Can you explain when these methods are useful?
It is very simple to read text with any encoding and UTF8 is the simplest one.
Hi Erel,
Suppose that we want to send a string of non latin chars (mixed with numeric data) via POST (or GET) to a php script on a remote server.
Suppose also that we want -in some manner- guarantee the integrity of those data, so we decide to encode64 them (or perhaps also internally encrypt them, add a CRC etc.)
So we must broke utf-strings to single bytes (to guarantee the consistency of the encoding/decoding process).
For example, say that you try to send to a php-script the string "ΔW" (Ucase Delta, W).
In Android-UTF, "Δ" is assigned as dec:916 and if you call something like
"ΔW".getbytes("UTF-8") returns the 3-bytes byte-array: [-50, -108, 87] because in B4A, Byte type is Signed.
If you make the same trick on the php-side:
array_slice( unpack("C*", "\0"."ΔW"), 1 ) you get the array: [206, 148, 87] because in php, the Byte "type" is Unsigned.

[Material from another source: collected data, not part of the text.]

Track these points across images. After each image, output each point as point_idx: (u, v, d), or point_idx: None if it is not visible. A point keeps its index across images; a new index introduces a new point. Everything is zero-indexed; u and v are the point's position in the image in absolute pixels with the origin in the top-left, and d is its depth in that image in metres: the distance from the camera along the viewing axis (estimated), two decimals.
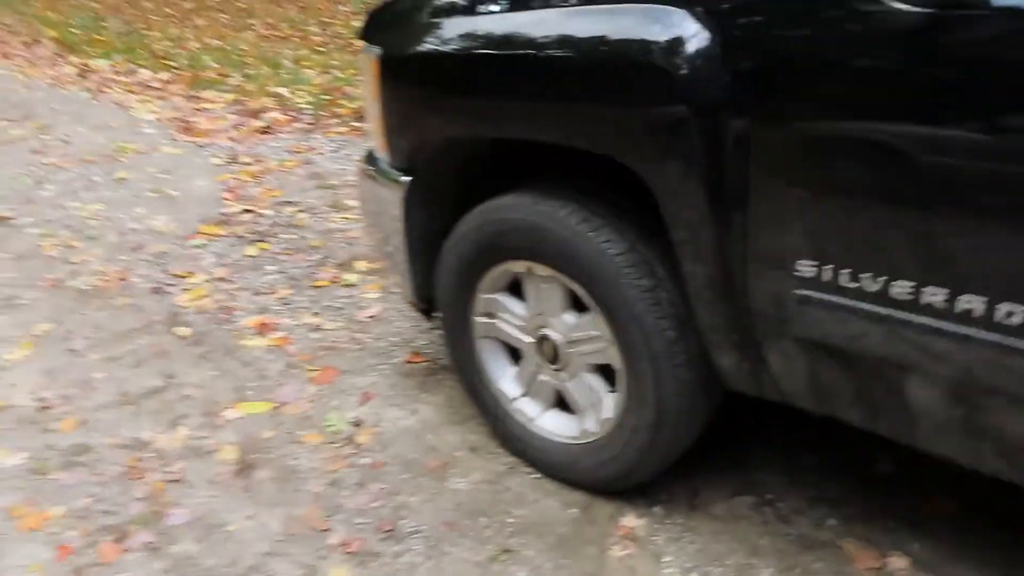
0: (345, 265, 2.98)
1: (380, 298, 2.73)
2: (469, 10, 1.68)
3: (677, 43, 1.28)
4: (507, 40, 1.57)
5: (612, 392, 1.67)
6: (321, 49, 6.60)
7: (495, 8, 1.64)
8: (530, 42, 1.51)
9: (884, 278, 1.19)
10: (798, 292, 1.28)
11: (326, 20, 7.63)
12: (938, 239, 1.13)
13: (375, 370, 2.33)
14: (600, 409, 1.70)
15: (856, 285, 1.22)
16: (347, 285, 2.84)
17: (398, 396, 2.21)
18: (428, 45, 1.72)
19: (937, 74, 1.08)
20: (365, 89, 1.91)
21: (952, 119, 1.08)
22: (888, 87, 1.12)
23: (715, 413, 1.65)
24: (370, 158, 2.00)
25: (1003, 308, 1.09)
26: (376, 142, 1.92)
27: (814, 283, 1.26)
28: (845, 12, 1.12)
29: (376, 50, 1.80)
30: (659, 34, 1.30)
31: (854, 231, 1.20)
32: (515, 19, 1.59)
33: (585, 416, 1.74)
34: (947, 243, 1.12)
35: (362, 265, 2.95)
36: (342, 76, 5.54)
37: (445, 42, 1.69)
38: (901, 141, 1.12)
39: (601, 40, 1.40)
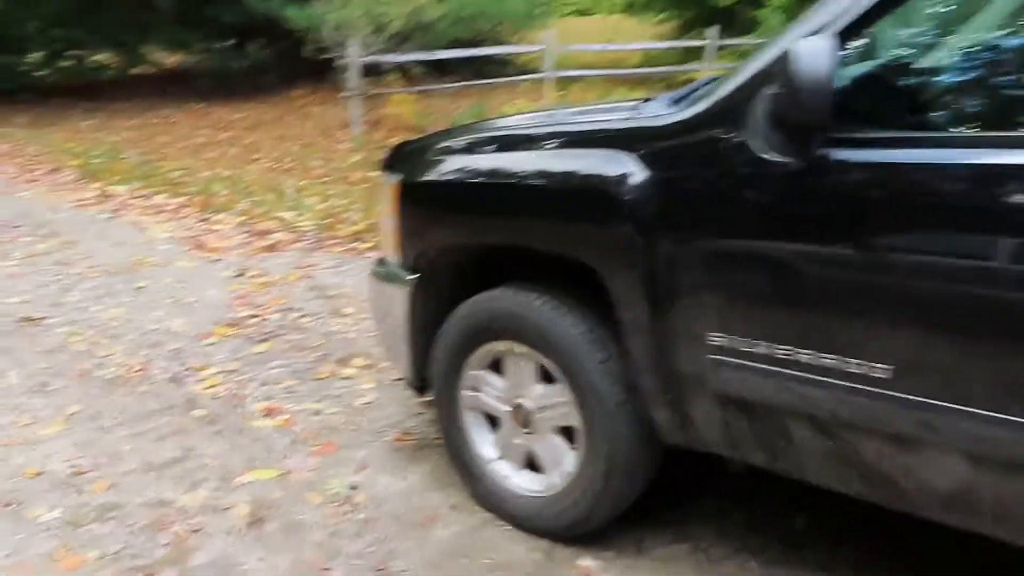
0: (343, 361, 3.35)
1: (374, 388, 3.09)
2: (466, 151, 2.17)
3: (624, 177, 1.74)
4: (496, 172, 2.05)
5: (573, 449, 2.03)
6: (321, 180, 7.21)
7: (487, 149, 2.13)
8: (515, 174, 2.00)
9: (770, 343, 1.61)
10: (711, 357, 1.69)
11: (326, 156, 8.30)
12: (802, 315, 1.56)
13: (370, 446, 2.67)
14: (562, 464, 2.05)
15: (751, 350, 1.63)
16: (345, 378, 3.20)
17: (390, 466, 2.54)
18: (435, 175, 2.20)
19: (799, 206, 1.54)
20: (384, 206, 2.38)
21: (807, 237, 1.53)
22: (762, 213, 1.58)
23: (656, 465, 2.00)
24: (381, 262, 2.45)
25: (852, 362, 1.51)
26: (388, 248, 2.37)
27: (722, 350, 1.67)
28: (734, 159, 1.60)
29: (396, 177, 2.29)
30: (613, 170, 1.77)
31: (748, 310, 1.63)
32: (503, 157, 2.07)
33: (550, 471, 2.09)
34: (808, 318, 1.55)
35: (359, 361, 3.33)
36: (340, 204, 6.08)
37: (446, 173, 2.18)
38: (775, 250, 1.57)
39: (572, 173, 1.87)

In this situation described, if you send encoded numeric data mixed with utf strings, the transmission is faulty.
But if you use these two functions, prior encoding or after decoding, all goes smooth.
Perhaps the problem could be resolved, if there was a sub, something like
str.getchars("UTF8").
Certainly, an analog procedure (data conditioning) could be made on the php-side and leave the B4A code intact.
A php example code for similar conversions is:
// returns a 2-bytes-UTF8 string from a 16-bit Android-UTF8 array.
function android2utf($a){
$s="";
foreach ($a as $r) {
if ($r < 128 ){ //ascii
$s .= chr($r);
}else{ // utf
$z = intval($r / 64);
$s .= chr($z+192) . chr($r - ($z-2)*64) ;
}
}
return $s;
}
// returns a 16-bit Android-UTF8 array from 2-bytes-UTF8 string
function utf2android($s){
$m=strlen($s);
$i=0;
$r=array();
while ($i < $m) {
if (ord($s[$i]) < 128 ){ //ascii
$r[] = ord($s[$i]);
$i++;
}else{ // utf
$r[] = (ord($s[$i])-194 )*64 + ord($s[$i+1]) ;
$i +=2;
}
}
return $r;
}